§ WHAT YOU NEED TO DO:
• a. In the piece on soccer commercials, rewrite the part that opens with "One of the most" and closes with "most face time.", swapping "commercials" for "ads".
• b. Carry the piece on soccer commercials forward from its last sentence with the passage that comes next.

One of the most striking things about doing the research for our commercial countdown was how different they are from the commercials we typically see here featuring baseball, basketball and football players.
In each of the commercials we reviewed, with the exception of the Pepsi Wild West spot, the star wasn’t any one of the players, but the game itself. Some were more important than others; Ronaldo or Cantona or Other Ronaldo are more prominent than Cafu or Rui Costa or Cannavaro, but they’re the stars in the same way Michael O’Keefe is the star of Caddyshack, just because they get the most face time.
That’s not usually the case in American sporting commercials. Be Like Mike, Vote for Pepper, Mean Joe Greene; there’s no question as to who the star is. The Bo Knows commercial has Michael Jordan, John McEnroe, Kirk Gibson and Wayne Gretzky in it, but it’s still not an ensemble piece. When Michael Jordan and Larry Bird appeared in a commercial together, it became an all-time classic. “Secret Tournament” has twelve times the number of stars. Check out this list from ESPN. How many of those have more than two or three athletes in them?

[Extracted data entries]
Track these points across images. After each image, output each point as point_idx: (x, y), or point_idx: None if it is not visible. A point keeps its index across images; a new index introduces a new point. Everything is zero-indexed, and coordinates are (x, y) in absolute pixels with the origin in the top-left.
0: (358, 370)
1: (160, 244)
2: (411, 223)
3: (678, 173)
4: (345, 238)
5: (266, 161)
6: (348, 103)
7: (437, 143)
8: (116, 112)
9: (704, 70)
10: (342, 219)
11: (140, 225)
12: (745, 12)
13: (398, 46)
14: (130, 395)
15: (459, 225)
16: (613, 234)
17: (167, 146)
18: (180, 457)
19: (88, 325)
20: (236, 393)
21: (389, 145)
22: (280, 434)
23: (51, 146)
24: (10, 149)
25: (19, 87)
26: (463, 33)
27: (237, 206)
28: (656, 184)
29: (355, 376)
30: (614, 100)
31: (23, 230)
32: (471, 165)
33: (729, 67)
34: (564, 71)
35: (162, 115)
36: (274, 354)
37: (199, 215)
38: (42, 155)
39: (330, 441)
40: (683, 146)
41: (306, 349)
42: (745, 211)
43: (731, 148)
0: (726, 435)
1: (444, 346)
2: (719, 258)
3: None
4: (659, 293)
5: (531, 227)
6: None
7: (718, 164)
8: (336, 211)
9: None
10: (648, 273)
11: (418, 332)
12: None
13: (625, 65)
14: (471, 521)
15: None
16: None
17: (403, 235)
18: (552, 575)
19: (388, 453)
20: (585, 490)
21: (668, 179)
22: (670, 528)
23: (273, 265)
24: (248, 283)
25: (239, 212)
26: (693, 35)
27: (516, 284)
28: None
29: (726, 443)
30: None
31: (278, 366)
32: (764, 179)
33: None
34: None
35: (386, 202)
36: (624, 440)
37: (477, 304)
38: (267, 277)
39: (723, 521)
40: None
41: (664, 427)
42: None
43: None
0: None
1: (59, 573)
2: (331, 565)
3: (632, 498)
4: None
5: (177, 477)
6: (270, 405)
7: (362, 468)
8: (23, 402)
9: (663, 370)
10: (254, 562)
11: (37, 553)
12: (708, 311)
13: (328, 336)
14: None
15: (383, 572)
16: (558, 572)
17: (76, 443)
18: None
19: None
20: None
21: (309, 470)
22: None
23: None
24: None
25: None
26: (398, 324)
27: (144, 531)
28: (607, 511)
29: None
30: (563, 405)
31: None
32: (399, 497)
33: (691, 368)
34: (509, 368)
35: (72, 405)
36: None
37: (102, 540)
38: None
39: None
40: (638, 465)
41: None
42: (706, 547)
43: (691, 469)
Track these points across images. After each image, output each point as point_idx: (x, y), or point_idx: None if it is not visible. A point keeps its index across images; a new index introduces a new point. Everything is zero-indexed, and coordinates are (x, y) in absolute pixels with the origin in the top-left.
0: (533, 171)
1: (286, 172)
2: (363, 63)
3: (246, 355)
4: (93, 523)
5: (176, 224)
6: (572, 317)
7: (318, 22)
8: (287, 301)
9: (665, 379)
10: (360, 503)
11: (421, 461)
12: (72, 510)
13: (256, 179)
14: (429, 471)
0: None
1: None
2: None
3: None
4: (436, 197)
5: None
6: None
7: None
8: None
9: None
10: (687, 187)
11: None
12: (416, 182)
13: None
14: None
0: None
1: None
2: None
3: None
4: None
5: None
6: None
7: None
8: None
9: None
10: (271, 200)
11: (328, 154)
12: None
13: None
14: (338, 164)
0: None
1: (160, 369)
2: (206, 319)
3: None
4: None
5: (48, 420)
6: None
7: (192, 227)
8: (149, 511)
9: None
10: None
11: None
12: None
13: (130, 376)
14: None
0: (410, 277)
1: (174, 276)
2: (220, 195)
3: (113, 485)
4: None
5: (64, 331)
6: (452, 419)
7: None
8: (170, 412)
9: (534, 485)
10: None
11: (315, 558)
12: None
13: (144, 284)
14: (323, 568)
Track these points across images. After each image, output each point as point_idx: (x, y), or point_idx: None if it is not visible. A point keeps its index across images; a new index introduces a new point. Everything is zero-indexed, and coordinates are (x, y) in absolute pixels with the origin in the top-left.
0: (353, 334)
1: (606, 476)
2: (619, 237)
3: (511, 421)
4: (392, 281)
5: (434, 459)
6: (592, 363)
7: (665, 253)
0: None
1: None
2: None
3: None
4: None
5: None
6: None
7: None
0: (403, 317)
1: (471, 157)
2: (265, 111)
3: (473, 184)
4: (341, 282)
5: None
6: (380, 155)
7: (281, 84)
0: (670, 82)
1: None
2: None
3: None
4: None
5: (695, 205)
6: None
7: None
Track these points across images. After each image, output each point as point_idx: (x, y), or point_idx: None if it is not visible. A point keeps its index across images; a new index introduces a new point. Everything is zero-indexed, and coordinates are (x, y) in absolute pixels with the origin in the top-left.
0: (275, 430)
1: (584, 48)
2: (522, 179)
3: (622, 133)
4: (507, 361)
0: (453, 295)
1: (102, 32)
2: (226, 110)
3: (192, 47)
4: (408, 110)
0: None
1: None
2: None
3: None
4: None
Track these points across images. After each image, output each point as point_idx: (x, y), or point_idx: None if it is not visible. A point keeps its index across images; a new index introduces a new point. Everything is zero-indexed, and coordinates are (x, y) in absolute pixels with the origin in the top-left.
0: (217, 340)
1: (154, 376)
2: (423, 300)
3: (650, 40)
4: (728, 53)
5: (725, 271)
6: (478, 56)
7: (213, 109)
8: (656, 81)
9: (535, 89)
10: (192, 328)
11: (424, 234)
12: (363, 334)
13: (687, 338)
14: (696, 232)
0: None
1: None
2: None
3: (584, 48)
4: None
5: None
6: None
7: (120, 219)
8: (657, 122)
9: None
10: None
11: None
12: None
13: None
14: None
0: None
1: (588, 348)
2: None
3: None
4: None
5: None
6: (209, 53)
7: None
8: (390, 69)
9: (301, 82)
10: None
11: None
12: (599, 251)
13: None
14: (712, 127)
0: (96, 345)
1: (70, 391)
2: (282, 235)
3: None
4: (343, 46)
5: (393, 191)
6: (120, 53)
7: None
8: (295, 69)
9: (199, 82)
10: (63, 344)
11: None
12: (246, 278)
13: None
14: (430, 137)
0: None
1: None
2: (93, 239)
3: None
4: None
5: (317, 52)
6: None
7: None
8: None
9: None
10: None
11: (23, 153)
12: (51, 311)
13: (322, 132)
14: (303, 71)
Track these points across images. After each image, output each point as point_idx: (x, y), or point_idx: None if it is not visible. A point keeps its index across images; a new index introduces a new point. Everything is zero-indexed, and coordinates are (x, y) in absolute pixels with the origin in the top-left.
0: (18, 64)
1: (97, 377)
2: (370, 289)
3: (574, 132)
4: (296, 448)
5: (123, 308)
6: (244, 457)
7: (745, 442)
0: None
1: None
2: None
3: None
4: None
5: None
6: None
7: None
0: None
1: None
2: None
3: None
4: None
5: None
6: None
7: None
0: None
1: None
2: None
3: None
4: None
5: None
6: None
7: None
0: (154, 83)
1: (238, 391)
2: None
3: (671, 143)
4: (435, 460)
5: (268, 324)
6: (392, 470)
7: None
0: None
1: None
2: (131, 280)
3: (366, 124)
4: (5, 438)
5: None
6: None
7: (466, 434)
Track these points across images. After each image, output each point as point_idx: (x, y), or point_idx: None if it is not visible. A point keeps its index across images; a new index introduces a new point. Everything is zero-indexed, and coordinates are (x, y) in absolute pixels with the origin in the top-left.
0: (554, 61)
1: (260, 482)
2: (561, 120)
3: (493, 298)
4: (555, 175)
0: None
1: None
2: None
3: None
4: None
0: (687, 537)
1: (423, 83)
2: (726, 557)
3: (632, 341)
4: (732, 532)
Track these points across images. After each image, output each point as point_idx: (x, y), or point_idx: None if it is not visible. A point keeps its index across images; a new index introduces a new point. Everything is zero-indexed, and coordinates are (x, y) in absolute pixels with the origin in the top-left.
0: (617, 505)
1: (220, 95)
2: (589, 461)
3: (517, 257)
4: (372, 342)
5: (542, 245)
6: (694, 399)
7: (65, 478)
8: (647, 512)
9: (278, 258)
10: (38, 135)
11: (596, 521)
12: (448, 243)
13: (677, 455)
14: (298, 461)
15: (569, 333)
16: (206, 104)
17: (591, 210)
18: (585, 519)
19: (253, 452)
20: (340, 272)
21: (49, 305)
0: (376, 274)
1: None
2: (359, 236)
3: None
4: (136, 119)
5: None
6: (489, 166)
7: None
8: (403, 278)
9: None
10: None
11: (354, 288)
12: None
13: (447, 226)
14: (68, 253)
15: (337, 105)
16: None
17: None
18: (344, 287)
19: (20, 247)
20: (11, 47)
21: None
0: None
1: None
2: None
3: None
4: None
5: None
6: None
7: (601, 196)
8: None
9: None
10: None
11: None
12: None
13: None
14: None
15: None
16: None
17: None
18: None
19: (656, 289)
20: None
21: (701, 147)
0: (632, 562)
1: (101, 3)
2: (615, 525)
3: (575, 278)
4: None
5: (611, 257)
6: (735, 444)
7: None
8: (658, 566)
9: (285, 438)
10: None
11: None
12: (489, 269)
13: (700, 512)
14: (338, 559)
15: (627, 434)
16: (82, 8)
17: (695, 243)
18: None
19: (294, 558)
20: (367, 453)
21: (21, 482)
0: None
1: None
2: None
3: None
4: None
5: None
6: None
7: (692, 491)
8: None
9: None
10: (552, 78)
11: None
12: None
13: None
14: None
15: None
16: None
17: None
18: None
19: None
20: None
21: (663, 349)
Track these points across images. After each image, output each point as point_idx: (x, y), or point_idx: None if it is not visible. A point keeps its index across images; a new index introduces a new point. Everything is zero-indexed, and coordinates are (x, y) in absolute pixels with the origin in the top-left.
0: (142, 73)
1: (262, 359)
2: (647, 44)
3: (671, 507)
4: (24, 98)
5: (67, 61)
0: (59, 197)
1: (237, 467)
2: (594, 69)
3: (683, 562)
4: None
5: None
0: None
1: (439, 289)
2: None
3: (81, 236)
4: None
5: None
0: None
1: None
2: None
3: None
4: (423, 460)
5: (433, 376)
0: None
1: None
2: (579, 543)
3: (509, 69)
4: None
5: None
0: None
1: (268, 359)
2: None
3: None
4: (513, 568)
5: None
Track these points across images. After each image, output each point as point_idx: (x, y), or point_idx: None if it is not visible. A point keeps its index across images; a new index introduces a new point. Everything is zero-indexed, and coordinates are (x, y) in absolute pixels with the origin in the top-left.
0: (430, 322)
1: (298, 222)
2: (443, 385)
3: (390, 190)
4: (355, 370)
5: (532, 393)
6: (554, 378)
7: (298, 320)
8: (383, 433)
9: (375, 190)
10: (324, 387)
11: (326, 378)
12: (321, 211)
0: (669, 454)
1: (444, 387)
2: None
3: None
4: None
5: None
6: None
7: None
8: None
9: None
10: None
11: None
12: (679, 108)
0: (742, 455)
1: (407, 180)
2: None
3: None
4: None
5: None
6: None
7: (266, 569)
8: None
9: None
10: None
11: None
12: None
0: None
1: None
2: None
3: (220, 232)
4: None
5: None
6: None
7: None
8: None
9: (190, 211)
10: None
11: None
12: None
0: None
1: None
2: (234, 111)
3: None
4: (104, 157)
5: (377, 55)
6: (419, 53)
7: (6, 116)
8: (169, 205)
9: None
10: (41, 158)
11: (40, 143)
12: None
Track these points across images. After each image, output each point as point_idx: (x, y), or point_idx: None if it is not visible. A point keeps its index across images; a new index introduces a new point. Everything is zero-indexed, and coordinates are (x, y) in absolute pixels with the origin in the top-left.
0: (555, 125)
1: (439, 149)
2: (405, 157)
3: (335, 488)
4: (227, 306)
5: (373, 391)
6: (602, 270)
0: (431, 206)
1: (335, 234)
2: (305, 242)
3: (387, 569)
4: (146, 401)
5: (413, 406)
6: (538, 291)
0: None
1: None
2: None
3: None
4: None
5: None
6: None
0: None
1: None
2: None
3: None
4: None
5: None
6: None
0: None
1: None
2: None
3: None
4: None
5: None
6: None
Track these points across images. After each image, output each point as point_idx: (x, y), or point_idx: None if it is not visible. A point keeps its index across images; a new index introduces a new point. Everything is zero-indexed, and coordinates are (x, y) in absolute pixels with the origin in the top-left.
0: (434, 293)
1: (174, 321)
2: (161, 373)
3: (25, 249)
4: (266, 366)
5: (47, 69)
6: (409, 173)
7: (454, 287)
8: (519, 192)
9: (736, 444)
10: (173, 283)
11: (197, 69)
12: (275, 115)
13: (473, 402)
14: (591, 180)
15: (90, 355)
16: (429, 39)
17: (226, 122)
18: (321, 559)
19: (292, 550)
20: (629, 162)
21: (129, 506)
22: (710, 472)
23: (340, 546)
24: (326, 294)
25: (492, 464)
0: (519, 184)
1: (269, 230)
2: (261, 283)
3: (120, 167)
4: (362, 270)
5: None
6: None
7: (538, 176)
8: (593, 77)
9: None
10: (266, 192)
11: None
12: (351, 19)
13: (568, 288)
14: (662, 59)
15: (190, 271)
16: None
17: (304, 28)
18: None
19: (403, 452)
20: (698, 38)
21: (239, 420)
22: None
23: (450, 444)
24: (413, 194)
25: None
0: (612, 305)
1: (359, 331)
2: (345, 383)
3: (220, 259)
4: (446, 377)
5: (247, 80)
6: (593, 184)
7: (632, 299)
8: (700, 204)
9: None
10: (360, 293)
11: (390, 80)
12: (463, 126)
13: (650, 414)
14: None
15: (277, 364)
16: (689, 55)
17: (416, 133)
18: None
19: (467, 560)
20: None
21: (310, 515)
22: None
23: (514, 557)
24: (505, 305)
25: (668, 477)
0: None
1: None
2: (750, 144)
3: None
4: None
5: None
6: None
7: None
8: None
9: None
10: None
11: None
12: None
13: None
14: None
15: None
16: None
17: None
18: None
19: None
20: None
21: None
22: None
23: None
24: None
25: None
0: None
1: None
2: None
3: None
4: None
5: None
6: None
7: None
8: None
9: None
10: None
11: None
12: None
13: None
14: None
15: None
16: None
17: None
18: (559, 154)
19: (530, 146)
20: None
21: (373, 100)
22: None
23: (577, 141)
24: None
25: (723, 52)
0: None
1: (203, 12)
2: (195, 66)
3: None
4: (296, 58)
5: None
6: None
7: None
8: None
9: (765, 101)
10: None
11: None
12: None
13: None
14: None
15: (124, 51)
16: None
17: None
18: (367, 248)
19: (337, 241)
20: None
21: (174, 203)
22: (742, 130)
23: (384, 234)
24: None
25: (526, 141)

§ RESPONSES BY TASK:
• a.
One of the most striking things about doing the research for our commercial countdown was how different they are from the ads we typically see here featuring baseball, basketball and football players.
In each of the ads we reviewed, with the exception of the Pepsi Wild West spot, the star wasn’t any one of the players, but the game itself. Some were more important than others; Ronaldo or Cantona or Other Ronaldo are more prominent than Cafu or Rui Costa or Cannavaro, but they’re the stars in the same way Michael O’Keefe is the star of Caddyshack, just because they get the most face time.

• b.
What’s more, the whole tone is different. There aren’t very many actual sports involved in most of the ones on that list, nor are the concepts quite as out there. In terms of tone and execution, the one that’s closest to a soccer commercial, at least to the humorous ones, is the Greg Maddux/Tom Glavine “Chicks Dig the Long Ball,” which has both the superstar athletes making fools of themselves and the post-logo twist ending that are staples of the genre.
They also tend to be a little more explicit about the product they’re advertising. Ubiquitous logos aside, many of the soccer commercials we reviewed barely even mention the products they’re trying to sell. For some, that’s because the goal is to sell a brand, not just Predators or Vapors but Adidas and Nike. For others, it’s about atmosphere. The Carlsberg Pub Team ad runs for approximately two minutes and 45 seconds before you figure out what they’re selling, which means both A) They’re really confident in viewers sticking around for those two minutes and 45 seconds and B) They can’t really show it on TV.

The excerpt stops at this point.